Archive Jobs Stalled with reportJobsBatchTransferred Exception

atefeh · 2 April 2026 12:28

We had some files belonging to three tapepools on the disk buffer. The EOS redundancy was d1::t0, but some of these files were already on tape while others were not.

We tried to resubmit closew for all files, but we got the following error:
“In ArchiveMount::reportJobsBatchTransferred(): got an exception.”

Then we tried to remove sys.archive.error and resubmit closew, but it was not useful.

Next, we removed sys.archive.error and sys.cta.archive.objectstore.id (set to null) and resubmitted closew, but again there was no result.
Also I checked cta-admin fr ls --log, and apart from the reportJobs exception, there were no other exceptions or errors.

We dedicated one tape server to one of these tapepools, and In the last attempt, I changed the taped ArchiveFlushBytesFiles parameter from
32000000000,1000
to
32000000000,1,
and then restarted cta-taped.

After this change, all files went to tape, and the EOS redundancy of the files already on tape was updated to d0:t1.

An interesting point is that other files that were stuck on disk but belonged to other tapepools also went to tape.(from different tapeserver)

I am wondering: when we changed this parameter to 1, what exactly happened?

I would appreciate any help in understanding what happened and any clues about the root cause.

guenther · 7 April 2026 20:28

Dear Atefeh,

ArchiveFlushBytesFiles controls the maximum number of bytes and number of files that will be written to tape before a tape session flushes its completed work to the CTA catalogue and EOS (synchronising the tape mark with the catalogue and disk buffer info). In your case, the original setting 32GB, 1000 files.

By changing it to 32GB, 1 file, CTA is forced to flush and report after every single file. This suggests the issue may be related to the batch reporting phase (Catalogue/EOS), rather than the tape writing itself. Based on the information provided, it is possible that files were successfully written to tape, but not reported correctly (remaining stuck with EOS bits d1::t0).

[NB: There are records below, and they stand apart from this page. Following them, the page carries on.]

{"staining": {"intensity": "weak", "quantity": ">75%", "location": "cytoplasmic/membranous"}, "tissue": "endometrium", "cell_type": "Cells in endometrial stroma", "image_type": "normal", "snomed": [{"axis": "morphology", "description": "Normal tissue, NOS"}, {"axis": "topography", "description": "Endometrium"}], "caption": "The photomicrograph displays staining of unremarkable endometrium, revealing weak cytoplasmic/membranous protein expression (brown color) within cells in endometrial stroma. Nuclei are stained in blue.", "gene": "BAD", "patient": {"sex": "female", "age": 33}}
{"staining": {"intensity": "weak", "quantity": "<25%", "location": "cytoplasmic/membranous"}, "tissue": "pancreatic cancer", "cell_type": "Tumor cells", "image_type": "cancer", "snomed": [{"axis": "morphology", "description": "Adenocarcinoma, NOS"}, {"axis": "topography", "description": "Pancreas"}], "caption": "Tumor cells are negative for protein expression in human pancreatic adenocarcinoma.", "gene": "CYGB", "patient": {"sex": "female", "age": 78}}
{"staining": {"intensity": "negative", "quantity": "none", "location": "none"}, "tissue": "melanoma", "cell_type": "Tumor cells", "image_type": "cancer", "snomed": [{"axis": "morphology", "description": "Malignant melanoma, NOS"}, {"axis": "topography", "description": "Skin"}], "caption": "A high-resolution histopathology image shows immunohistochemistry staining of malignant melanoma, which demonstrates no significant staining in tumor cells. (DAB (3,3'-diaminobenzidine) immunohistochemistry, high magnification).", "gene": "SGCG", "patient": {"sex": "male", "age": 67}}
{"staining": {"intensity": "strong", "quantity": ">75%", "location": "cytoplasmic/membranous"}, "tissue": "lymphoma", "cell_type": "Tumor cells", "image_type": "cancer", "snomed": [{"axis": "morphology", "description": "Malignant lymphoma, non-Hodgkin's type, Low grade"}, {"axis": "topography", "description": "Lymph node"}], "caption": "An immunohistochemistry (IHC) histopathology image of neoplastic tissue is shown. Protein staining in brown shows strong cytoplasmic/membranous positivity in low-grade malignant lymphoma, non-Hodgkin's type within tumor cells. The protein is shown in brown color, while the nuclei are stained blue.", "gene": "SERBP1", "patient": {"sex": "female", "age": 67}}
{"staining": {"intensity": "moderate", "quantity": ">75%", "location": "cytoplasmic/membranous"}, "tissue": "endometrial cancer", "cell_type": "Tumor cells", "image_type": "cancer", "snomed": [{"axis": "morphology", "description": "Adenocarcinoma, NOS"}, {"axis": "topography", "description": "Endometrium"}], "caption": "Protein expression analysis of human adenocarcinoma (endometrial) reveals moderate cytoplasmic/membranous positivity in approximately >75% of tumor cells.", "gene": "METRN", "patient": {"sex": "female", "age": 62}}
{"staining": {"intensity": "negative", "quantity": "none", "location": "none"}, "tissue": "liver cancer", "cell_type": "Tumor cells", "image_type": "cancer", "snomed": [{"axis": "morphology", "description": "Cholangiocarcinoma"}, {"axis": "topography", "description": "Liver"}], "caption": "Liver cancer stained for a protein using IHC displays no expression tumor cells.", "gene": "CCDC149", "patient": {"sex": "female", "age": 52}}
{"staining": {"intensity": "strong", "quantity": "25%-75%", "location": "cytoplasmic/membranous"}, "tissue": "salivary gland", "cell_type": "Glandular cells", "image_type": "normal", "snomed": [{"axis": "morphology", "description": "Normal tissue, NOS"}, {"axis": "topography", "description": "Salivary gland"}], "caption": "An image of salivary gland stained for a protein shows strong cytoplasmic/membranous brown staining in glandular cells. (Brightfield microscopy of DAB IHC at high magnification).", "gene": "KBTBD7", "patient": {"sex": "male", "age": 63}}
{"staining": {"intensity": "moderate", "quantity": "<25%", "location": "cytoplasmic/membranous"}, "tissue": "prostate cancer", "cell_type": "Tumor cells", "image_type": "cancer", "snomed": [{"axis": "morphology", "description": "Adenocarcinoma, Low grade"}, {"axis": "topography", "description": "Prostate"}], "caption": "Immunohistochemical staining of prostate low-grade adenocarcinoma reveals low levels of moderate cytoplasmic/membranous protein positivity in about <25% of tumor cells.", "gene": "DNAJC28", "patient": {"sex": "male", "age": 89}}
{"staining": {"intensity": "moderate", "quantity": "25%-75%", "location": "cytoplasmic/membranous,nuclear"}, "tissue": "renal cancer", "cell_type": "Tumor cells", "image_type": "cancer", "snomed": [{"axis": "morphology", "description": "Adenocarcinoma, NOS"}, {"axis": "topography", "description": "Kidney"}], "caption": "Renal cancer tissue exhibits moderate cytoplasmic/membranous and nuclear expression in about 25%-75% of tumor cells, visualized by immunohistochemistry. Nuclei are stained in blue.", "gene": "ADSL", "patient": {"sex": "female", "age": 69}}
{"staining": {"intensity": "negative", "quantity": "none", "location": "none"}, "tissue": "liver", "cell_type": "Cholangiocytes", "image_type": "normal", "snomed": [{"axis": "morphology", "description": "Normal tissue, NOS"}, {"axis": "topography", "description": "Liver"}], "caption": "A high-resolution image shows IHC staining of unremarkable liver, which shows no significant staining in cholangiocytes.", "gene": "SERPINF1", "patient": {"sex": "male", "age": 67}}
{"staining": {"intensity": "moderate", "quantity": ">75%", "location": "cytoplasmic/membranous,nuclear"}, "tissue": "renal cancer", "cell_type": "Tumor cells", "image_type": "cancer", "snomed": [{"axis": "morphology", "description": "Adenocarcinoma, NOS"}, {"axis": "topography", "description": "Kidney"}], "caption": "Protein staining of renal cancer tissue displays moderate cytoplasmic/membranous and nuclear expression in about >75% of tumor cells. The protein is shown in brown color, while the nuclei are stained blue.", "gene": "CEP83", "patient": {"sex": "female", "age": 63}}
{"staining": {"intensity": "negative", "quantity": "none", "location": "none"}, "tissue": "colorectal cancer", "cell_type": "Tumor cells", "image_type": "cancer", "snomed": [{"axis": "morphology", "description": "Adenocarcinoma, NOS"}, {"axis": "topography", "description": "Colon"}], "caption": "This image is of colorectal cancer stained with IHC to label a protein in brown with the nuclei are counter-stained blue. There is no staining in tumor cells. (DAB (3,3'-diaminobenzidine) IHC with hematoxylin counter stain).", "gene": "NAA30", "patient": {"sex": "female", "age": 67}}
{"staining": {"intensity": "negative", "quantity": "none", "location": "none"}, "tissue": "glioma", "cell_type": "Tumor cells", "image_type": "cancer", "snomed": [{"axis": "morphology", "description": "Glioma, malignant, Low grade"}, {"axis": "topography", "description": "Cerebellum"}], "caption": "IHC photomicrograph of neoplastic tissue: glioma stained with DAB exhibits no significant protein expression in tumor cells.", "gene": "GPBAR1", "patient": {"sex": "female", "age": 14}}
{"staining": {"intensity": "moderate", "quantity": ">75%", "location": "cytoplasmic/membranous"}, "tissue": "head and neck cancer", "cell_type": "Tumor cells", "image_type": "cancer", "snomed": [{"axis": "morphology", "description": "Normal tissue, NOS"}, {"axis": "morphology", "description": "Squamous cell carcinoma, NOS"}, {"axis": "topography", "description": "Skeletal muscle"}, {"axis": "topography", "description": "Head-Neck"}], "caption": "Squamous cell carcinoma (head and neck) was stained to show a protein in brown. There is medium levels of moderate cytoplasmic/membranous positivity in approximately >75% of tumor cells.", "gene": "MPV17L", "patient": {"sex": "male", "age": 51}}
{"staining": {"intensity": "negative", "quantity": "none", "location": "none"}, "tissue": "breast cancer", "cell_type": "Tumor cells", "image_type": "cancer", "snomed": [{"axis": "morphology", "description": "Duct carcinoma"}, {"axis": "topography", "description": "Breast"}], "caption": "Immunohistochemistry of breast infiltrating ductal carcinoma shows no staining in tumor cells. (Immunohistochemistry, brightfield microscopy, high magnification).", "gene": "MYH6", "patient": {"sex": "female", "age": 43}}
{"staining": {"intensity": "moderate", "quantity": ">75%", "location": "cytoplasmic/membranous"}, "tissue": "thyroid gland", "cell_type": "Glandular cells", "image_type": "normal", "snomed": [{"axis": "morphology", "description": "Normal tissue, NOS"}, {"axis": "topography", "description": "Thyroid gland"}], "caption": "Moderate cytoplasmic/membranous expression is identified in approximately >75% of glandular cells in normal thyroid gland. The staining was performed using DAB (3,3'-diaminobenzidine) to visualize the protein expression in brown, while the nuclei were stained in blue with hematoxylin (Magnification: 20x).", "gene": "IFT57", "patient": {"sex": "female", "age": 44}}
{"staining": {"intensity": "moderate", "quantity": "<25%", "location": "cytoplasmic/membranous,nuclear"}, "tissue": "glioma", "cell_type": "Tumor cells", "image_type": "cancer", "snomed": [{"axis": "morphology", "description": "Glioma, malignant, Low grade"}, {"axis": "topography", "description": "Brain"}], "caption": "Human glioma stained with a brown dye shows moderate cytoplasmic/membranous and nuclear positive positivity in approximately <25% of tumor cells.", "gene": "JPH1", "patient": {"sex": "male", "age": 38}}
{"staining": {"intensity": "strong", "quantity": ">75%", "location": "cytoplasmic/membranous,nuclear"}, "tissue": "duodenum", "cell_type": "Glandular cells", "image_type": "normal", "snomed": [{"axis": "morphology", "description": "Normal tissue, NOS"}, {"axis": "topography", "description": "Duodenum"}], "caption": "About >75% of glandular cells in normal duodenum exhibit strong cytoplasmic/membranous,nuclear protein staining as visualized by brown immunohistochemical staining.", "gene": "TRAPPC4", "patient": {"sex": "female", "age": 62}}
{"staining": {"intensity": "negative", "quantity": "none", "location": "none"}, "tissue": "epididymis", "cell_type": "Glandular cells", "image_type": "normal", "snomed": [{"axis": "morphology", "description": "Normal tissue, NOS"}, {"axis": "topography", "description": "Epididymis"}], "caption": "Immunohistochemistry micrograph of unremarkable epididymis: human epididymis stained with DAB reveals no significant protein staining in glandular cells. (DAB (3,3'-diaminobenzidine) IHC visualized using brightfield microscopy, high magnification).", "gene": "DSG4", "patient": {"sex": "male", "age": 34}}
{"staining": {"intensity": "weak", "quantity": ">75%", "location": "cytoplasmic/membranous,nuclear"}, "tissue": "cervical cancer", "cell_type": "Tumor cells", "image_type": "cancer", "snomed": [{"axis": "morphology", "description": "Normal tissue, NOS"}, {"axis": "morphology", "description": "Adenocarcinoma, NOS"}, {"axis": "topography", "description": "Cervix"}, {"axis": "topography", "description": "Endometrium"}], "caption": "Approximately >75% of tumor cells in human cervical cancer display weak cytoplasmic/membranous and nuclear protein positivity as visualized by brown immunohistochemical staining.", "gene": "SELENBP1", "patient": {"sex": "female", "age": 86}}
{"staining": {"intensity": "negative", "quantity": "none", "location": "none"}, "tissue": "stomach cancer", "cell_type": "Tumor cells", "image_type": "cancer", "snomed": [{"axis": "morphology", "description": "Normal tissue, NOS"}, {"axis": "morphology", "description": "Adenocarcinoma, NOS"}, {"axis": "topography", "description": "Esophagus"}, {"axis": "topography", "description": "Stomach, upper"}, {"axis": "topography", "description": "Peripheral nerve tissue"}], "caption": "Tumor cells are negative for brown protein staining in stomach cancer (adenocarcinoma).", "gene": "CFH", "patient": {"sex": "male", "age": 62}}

To better understand the root cause, could you please provide detailed debugging information for one affected file (ideally one that was stuck before the change)? In particular, it would be helpful to have:

logs from the tape server (cta-taped)
corresponding logs from the frontend
relevant EOS logs and metadata
any related entries in failed requests after the failure: `cta-admin fr ls`

Additionally, could you share the cta-taped configuration ?
Is there a way to reproduce the issue?

Best regards,
Jaroslav

atefeh · 13 April 2026 16:22

Hi Guenther,

thanks for reply,

Please find the log file at the following link:
https://s3.echo.stfc.ac.uk/si-lib-logs/log-10042026.txt?AWSAccessKeyId=0a90c8639b7645d1be8414819a0e6d0d&Signature=4VDldYVzdUuYmcNHwSiTR5IHKes%3D&Expires=1776700523

I have provided the CTA tape configuration file, frontend logs, and tapeserver logs. All EOS information belongs to this sample file. I also used cta-admin fr ls --log to filter out this file.

Unfortunately, I cannot reproduce this issue because I do not know the reason for it.

thank you,
Atefeh

guenther · 14 April 2026 12:29

Hello Atefeh,

Thank you very much for the additional information.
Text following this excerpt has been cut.